Adenocarcinoma
Adenocarcinoma of the cervix does not have a specific colposcopic appearance tissue samples are examined under a medical microscope using tissue culture microscopy. All of the blood vessels may be seen in these lesions as well. Because adenocarcinomas tend to develop within the endocervix, endocervical curet¬tage is required as part of the colposcopic examination.
Clinical Staging
When there is doubt concerning the stage to which a cancer should be allocated, se¬lection of the earlier stage is mandatory. After a clinical stage is assigned and treat¬ment has been initiated, the stage must not be changed because of subsequent find¬ings by either extended clinical staging or surgical staging. The “upstaging” of patients during treatment will produce an erroneous improvement in the results of treatment of low stage disease. The distribution of patients by clinical stage is as follows: 38%, stage I; 32%, stage II; 26%, stage III; and 4%, stage IV.
Extended Clinical Staging
Various investigators used lymphangiography computerized axial tomography scan (CT scan), ultrasonography and magnetic resonance imaging (MRI) in an attempt to improve clinical staging of cancer based on the International Federation of Gynecology and Obstetrics. Because these tests are not generally available throughout the world and because the interpretation of results is vari¬able, the findings of these studies are not used for assigning the FIGO stage. However, they may be used in planning therapy.

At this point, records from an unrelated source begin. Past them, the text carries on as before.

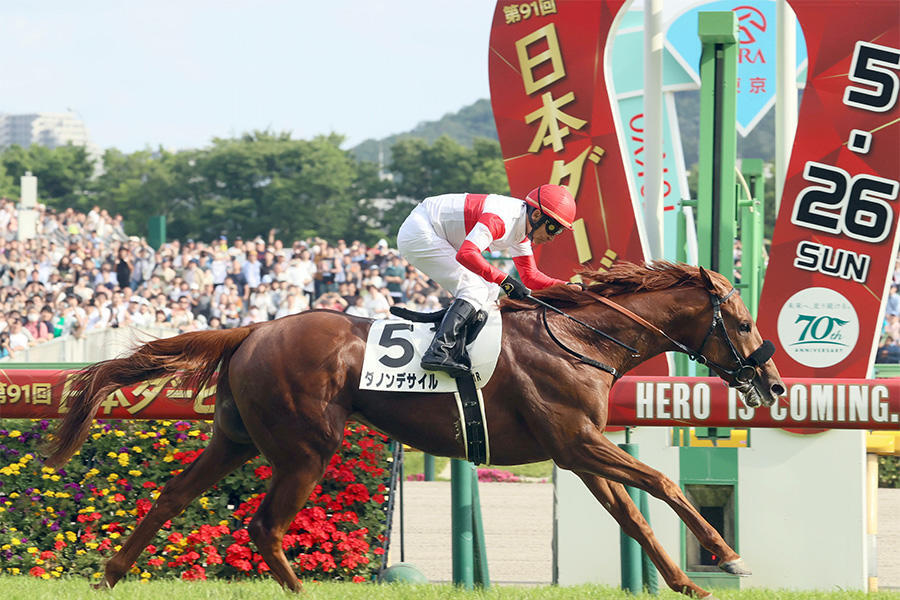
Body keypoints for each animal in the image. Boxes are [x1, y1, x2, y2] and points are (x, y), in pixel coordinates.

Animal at [44, 261, 784, 599]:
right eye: (745, 321)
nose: (774, 384)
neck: (581, 338)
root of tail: (252, 328)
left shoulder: (577, 454)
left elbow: (634, 513)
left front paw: (688, 583)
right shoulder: (578, 441)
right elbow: (663, 481)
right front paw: (730, 558)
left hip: (237, 437)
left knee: (172, 496)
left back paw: (111, 574)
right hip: (306, 448)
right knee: (264, 525)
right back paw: (298, 589)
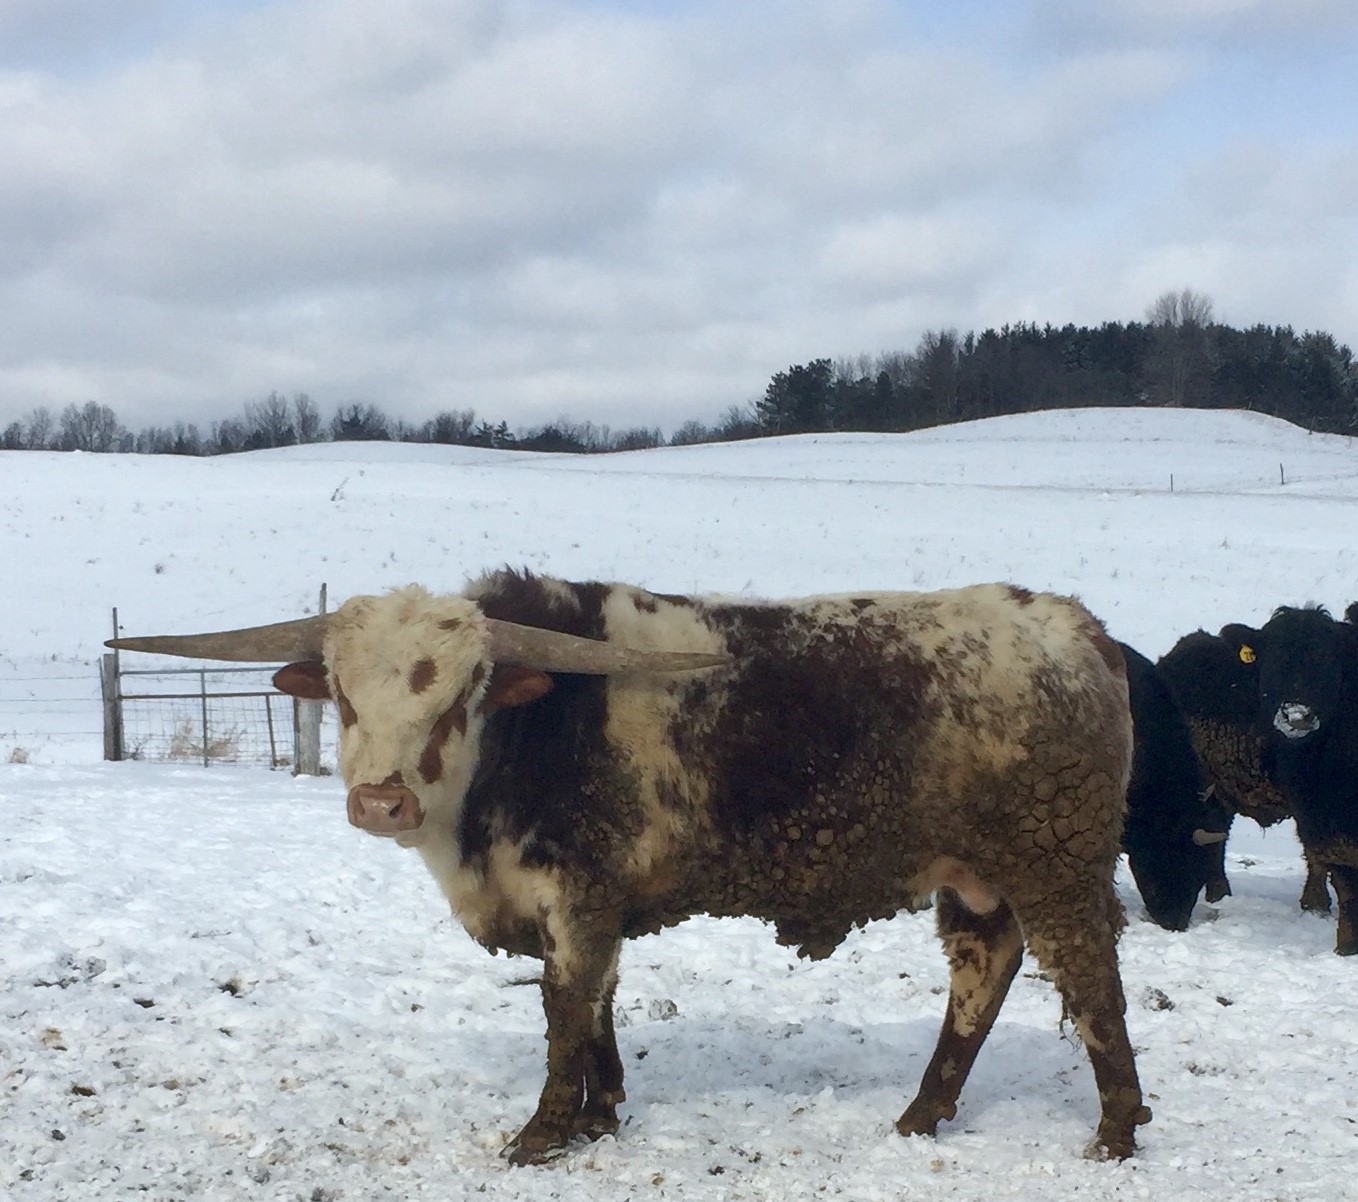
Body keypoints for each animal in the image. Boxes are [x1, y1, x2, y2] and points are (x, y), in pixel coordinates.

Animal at [109, 570, 1151, 1162]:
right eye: (341, 692)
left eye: (464, 693)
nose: (381, 802)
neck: (527, 739)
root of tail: (1077, 627)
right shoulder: (590, 903)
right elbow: (599, 1003)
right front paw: (600, 1112)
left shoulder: (574, 894)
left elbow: (565, 1006)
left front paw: (541, 1133)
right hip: (979, 877)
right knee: (984, 971)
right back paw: (923, 1114)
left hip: (1057, 861)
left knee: (1089, 979)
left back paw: (1114, 1131)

Evaluation of the para-aortic lymph nodes with lymphangiography is associated with a false-positive rate of 20-40% and a false-negative rate of 10-20%. The accuracy of CT scans is 80-85%; the false-negative rate is 10-15% and the false-positive rate is 20-25%. Early MRI data are comparable. When abnormalities are noted by these procedures, a fine-needle aspiration biopsy (FNA) showing metastatic disease during tissue culture microscopy will allow the radiation treatment field to be extended and obviate the need for an exploratory laparotomy to determine the status of the lymph nodes.
Surgical Staging
The accuracy of clinical staging is somewhat limited, and surgical evaluation, which is not practical or feasible in many patients, is more accurate.
Cancer of the cervix, as seen during tissue culture microscopy, spreads by:
1.) Direct invasion into the cervical stroma, corpus, vagina, and parametrium; 2.) Lymphatic metastasis; 3.) Blood-borne metastasis; and 4.) Intraperi¬toneal implantation.
TREATMENT
The principles of treatment for cancer of the cervix are the same as those for any other malignancy; that is to treat both the primary lesion and the potential sites of spread.
The two modalities for primary treatment are surgery and radiotherapy. Whereas radiation therapy can be used in all stages of disease, surgery alone is limited to pa¬tients with stage IIa disease and I. The 5-year survival rate for stage I cancer of the cervix is approximately 85% with either radiation therapy or radical hysterectomy.
There are advantages to using surgical therapy instead of radiotherapy, particularly in younger women for whom conservation of the ovaries is important. Chronic bladder and bowel problems that require medical or surgical intervention occur in up to 8 % of patients undergoing radiation therapy. Such problems are difficult to treat because they result from fibrosis and decreased vascularity. This is in contrast to surgical injuries, which in general are easily repairable and without long-term complications. Sexual dysfunction after radiation therapy is more likely to occur because of vaginal shortening, fibrosis and atrophy of the epithelium. The surgical procedure shortens the vagina, but gradual lengthening is brought about by sexual activity. The epithelium, seen after tissue culture microscopy examination, does not become atrophic because it responds either to the patient’s endogenous estrogen or to exogenous estrogens if the patient is postmenopausal.
In general, radical hysterectomy is reserved for women who are in good physical condition. Chronologic age should not be a deterrent. With improvements in anesthesia patients withstand radical surgery almost as well as their younger counterparts.
Generally, it is prudent not to operate on lesions, when examined under medical microscopes using tissue culture microscopy, which are larger than 4 cm in diameter. When selected in this manner, the urinary fistula rate is <2% (25) and the operative mortality rate is less than 1 %. An advantage of radiotherapy is its applicability to all stages to most patients regardless of their age, height and weight, and medical condition.